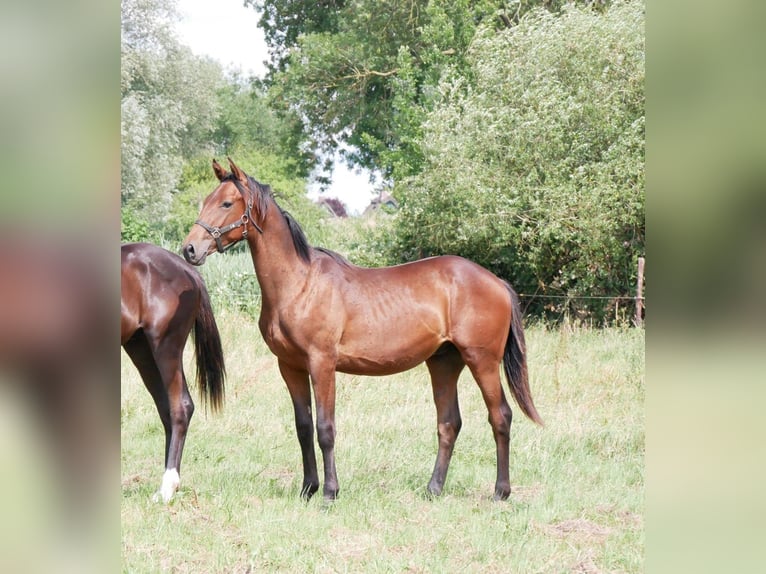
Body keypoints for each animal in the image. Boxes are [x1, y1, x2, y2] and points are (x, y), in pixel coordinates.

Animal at [121, 242, 226, 502]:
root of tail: (189, 272)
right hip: (141, 350)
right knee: (166, 409)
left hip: (165, 348)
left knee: (181, 406)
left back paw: (168, 486)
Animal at [182, 158, 542, 502]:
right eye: (207, 199)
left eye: (227, 203)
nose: (190, 249)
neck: (300, 284)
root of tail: (496, 282)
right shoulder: (290, 367)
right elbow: (303, 428)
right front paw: (307, 489)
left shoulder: (322, 364)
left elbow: (325, 428)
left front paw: (330, 492)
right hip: (444, 362)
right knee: (449, 423)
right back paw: (433, 489)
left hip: (482, 361)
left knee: (500, 416)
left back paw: (500, 492)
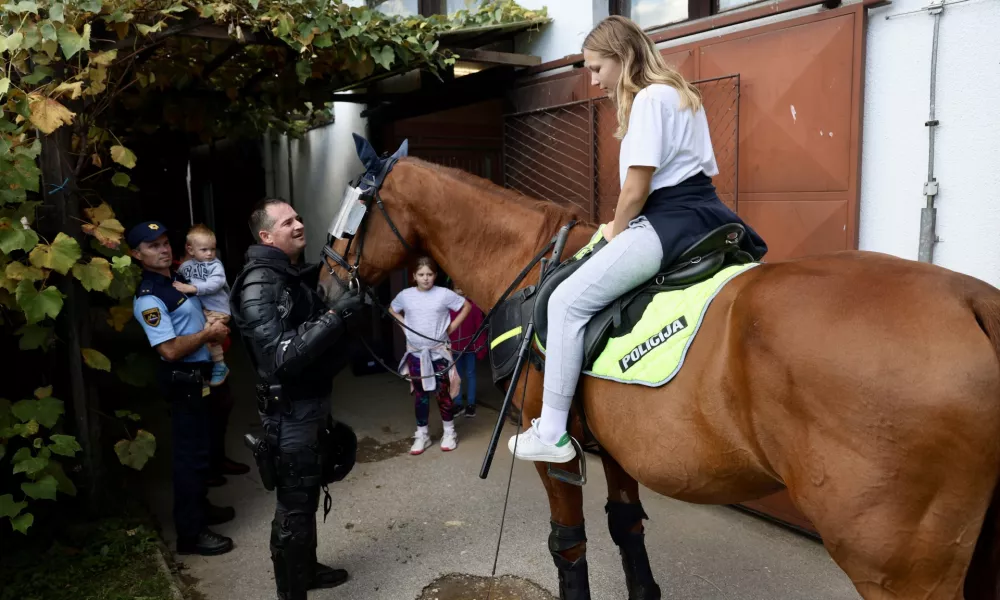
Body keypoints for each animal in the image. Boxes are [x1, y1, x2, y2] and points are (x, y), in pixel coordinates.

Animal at [318, 157, 1000, 596]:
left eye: (354, 206)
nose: (323, 281)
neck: (532, 262)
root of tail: (972, 302)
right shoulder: (618, 450)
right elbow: (627, 533)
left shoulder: (556, 454)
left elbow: (568, 544)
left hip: (895, 566)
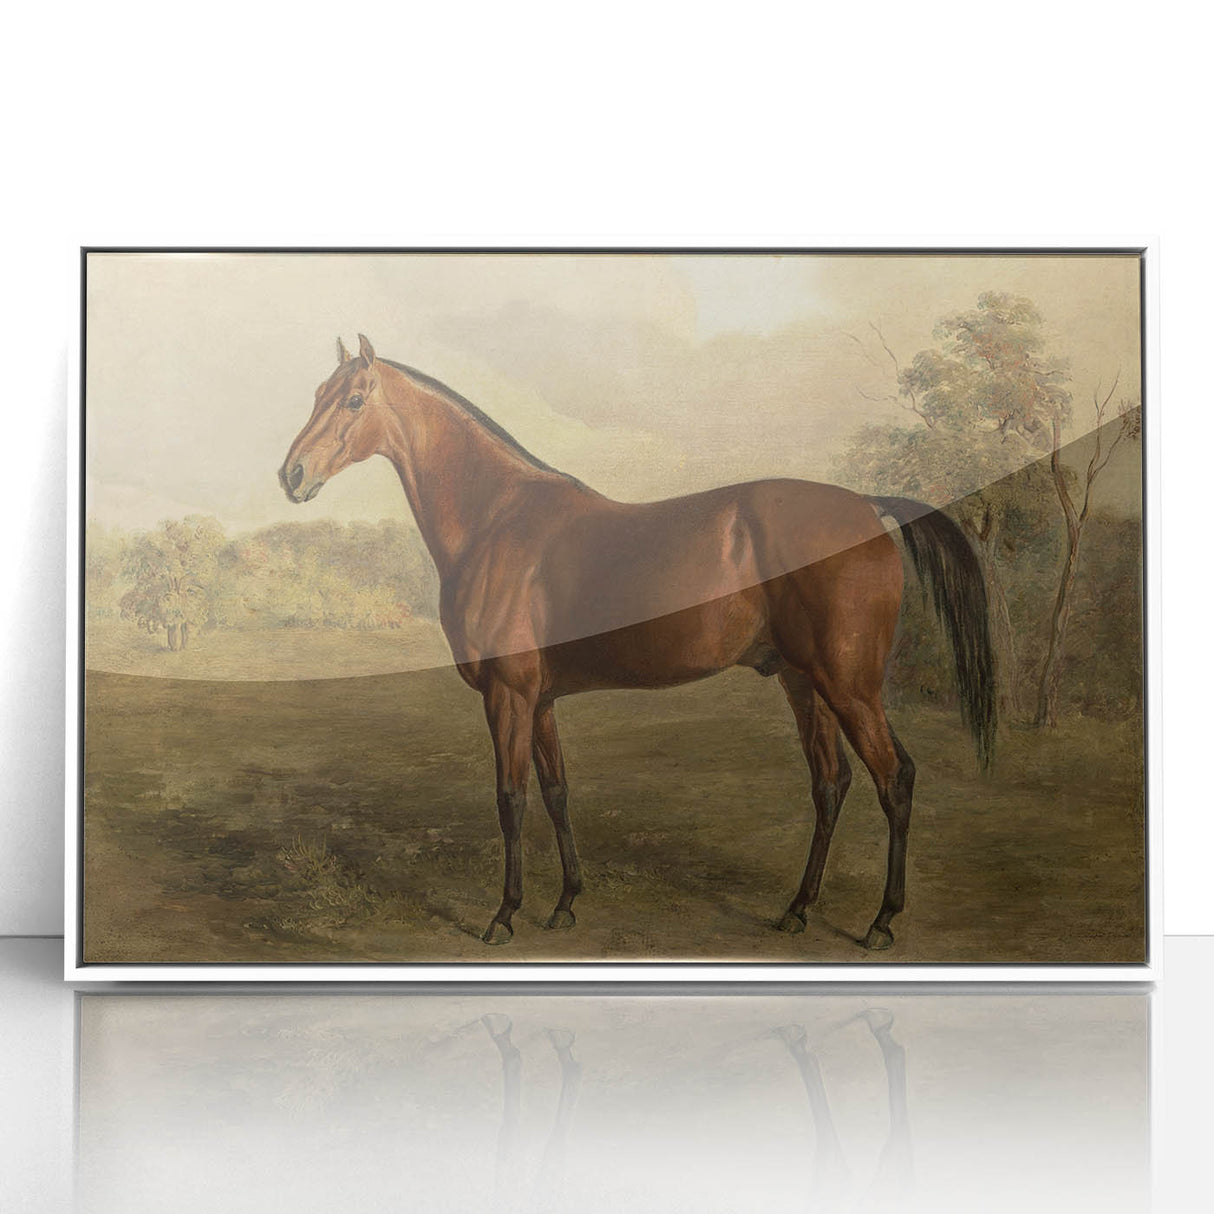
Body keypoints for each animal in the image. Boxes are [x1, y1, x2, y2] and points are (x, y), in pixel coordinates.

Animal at [280, 334, 995, 950]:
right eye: (316, 392)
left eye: (353, 400)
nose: (292, 474)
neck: (498, 520)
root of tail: (866, 507)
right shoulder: (541, 701)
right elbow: (557, 792)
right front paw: (565, 905)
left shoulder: (508, 696)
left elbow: (510, 799)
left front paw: (504, 916)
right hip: (803, 682)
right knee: (830, 782)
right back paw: (796, 910)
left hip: (850, 685)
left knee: (893, 778)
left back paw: (881, 922)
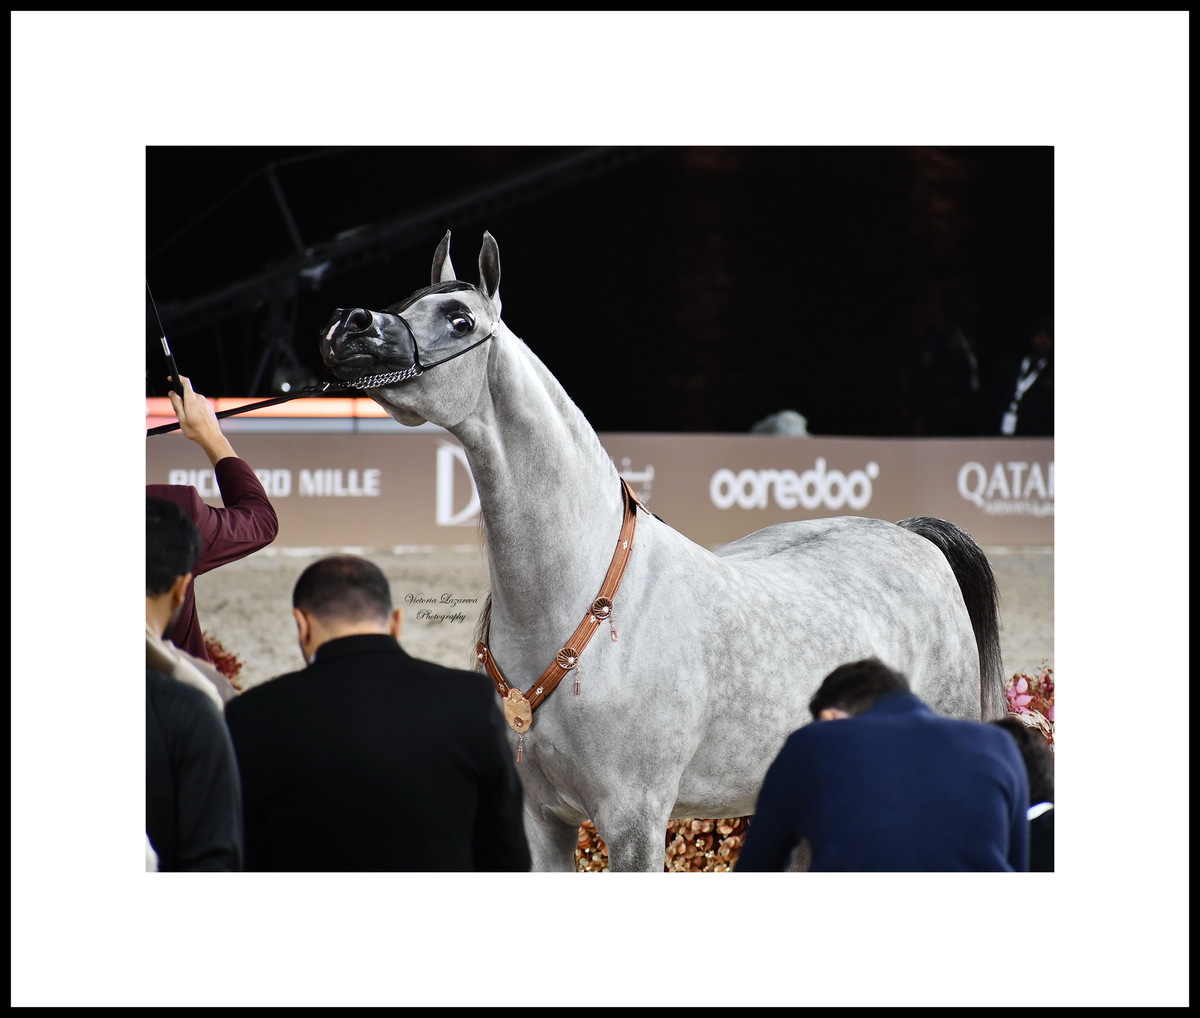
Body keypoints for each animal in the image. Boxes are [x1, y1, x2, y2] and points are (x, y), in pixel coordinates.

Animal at [318, 230, 1007, 873]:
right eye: (406, 300)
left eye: (460, 318)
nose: (351, 325)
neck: (583, 605)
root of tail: (911, 535)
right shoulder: (540, 820)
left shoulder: (633, 822)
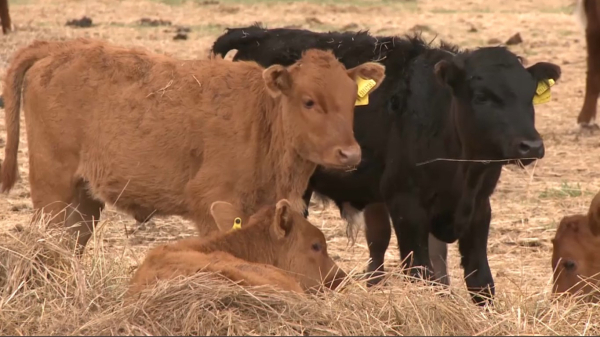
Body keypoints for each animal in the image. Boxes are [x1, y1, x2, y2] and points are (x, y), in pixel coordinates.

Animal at [1, 38, 384, 251]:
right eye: (308, 101)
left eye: (351, 100)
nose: (350, 154)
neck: (264, 117)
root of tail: (60, 49)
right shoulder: (213, 204)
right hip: (53, 192)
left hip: (83, 200)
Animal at [213, 25, 560, 304]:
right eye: (481, 96)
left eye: (530, 96)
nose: (531, 145)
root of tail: (256, 34)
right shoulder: (406, 205)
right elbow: (422, 274)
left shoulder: (478, 208)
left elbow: (480, 282)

■ ■ ■

> YOUR INSTRUCTIONS
Reproduce verbatim the stretch of lines beginning with the one containing "right eye: (308, 101)" and ending at the close of the entries above.

> FINAL ANSWER
right eye: (308, 101)
left eye: (351, 100)
nose: (350, 154)
neck: (264, 117)
root of tail: (60, 49)
right shoulder: (213, 204)
right hip: (53, 192)
left hip: (83, 200)
Animal at [213, 25, 560, 304]:
right eye: (481, 96)
left eye: (530, 96)
nose: (531, 145)
root of tail: (256, 34)
right shoulder: (406, 205)
right elbow: (422, 274)
left shoulder: (478, 208)
left elbow: (480, 282)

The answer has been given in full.